Marketers earn a seat at the business table by being razor-sharp in articulating the metrics that directly impact business performance. This means getting past vanity KPIs of clicks and views and being accountable for business indicators such as the sales pipeline, customer retention and satisfaction.

When marketing gets embedded into the business dashboard, reviewed by the c-suite, it shifts from being an ancillary function to a first-class citizen, enabling growth. Going forward, I see this becoming a norm, across organizations both traditional and new.

At Microsoft, we have a 'shape of business' dashboard which provides the health of business performance across customer segments, based on current penetration, long term growth and other variables. The team is directly accountable for moving the needle on accounts that have low customer engagement index and no or low revenue pipe.

Marketing will be increasingly about consent and privacy

Security and privacy went from important to indispensable overnight, as millions became remote workers.

As a marketer, you might think that it’s outside the purview of your role. There couldn’t be a more dangerous presumption than this. The reputational damage associated with a breach of customer, employee, or other stakeholders’ personal or business information is irreparable. Every piece of data that we collect and store could be a cyber thief's target. Hence, it is imperative to exercise extra caution and protect your data.

The recent climate has created more consumer awareness of data privacy. Marketers now require the explicit consent of consumers. Moreover, the lack of third-party data is forcing marketers to rethink the value exchange with customers. What was a checkbox exercise earlier, now pushes you to think, “What’s the value add if a customer checks the box and joins my database?”

The birth of the CMTO

Today, marketing functions at the intersection of creativity, technology, and data. It is exciting to see how AI/ML is enabling a new era of storytelling. While human storytellers create screenplays with clever plots and dialogues, AI predicts how audiences will react! Disney is a great example, where it deploys AI-based autoencoders to track facial expressions and understand how audiences respond in real-time to its films and create greater stories!

Another example is technology as a game-changer for fan experience in live sports. Microsoft’s partnership with NBA is transforming the way fans experience basketball, allowing them to immerse themselves in all aspects of the game and engage directly with teams and players.

With AI as the vanguard and mar-tech becoming commonplace, there is an urgency for becoming the CMTO (CMO + CTO). This new reality of balancing and innovating with art and science will be the key to success as a new-age marketer.
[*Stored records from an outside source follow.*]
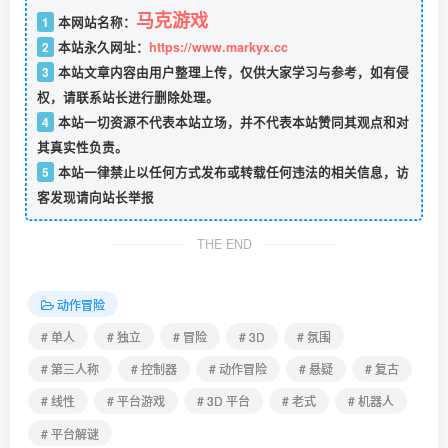
马克游戏
1
本网站名称：
2
本站永久网址：
https://www.markyx.cc
3
本站文章内容由用户整理上传，仅供大家学习与参考，如有侵
权，请联系站长进行删除处理。
4
本站一切资源不代表本站立场，并不代表本站赞同其观点和对
其真实性负责。
5
本站一律禁止以任何方式发布或转载任何违法的相关信息，访
客发现请向站长举报
THE END
动作冒险
# 单人
# 独立
# 冒险
# 3D
# 氛围
# 第三人称
# 控制器
# 动作冒险
# 悬疑
# 复古
# 线性
# 平台游戏
# 3D 平台
# 老式
# 机器人
# 平台解谜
Marketing will increasingly be about inclusion and empathy

The pandemic has brought centerstage, the need for being empathic and building honest connections. The last few months have shown us how people and organizations have overcome challenges with resilience, using technology to respond, rebound, and reimagine a new world order.

Organizations are becoming more mindful of creating inclusive products and engagements. I admire Future Retail for their efforts towards accessibility. Personally, I have been learning a lot from a visually impaired member on my team. I am far more mindful and able to empathize with people living in this additional parallel world as it were, of communication and content consumption.
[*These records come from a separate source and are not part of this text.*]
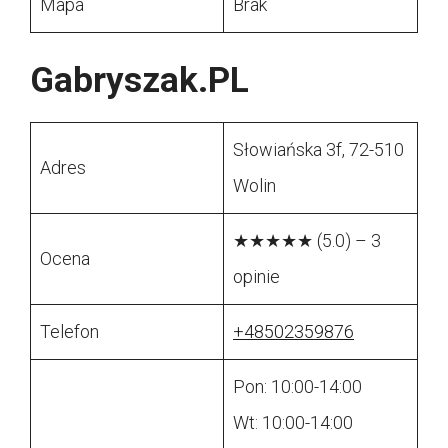
Mapa
Brak
Gabryszak.PL
Słowiańska 3f, 72-510
Adres
Wolin
★★★★★ (5.0) – 3
Ocena
opinie
Telefon
+48502359876
Pon: 10:00-14:00
Wt: 10:00-14:00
Accessibility and inclusivity are built into our products, approach and messaging. It stems from our mission to empower every person and organization on this planet to achieve more. And to deliver against that empowerment promise, our marketing strategy has got to be less about us; less about our products and solutions — and more about what people can do with our products.

Our recent ad film captures this ethos. “Hum Rukna Nahi Jaante” meaning ‘We are unstoppable’, relates to resilience as a universal truth because it is exactly how everyone is responding to the challenges posed by the pandemic.

The learning curve is steep, and we will continuously be tested. The unlearning and relearning, mindfulness, humanization, and agility is only making me a better marketer and a better leader.

Hitu Chawla is chief marketing officer, Microsoft India.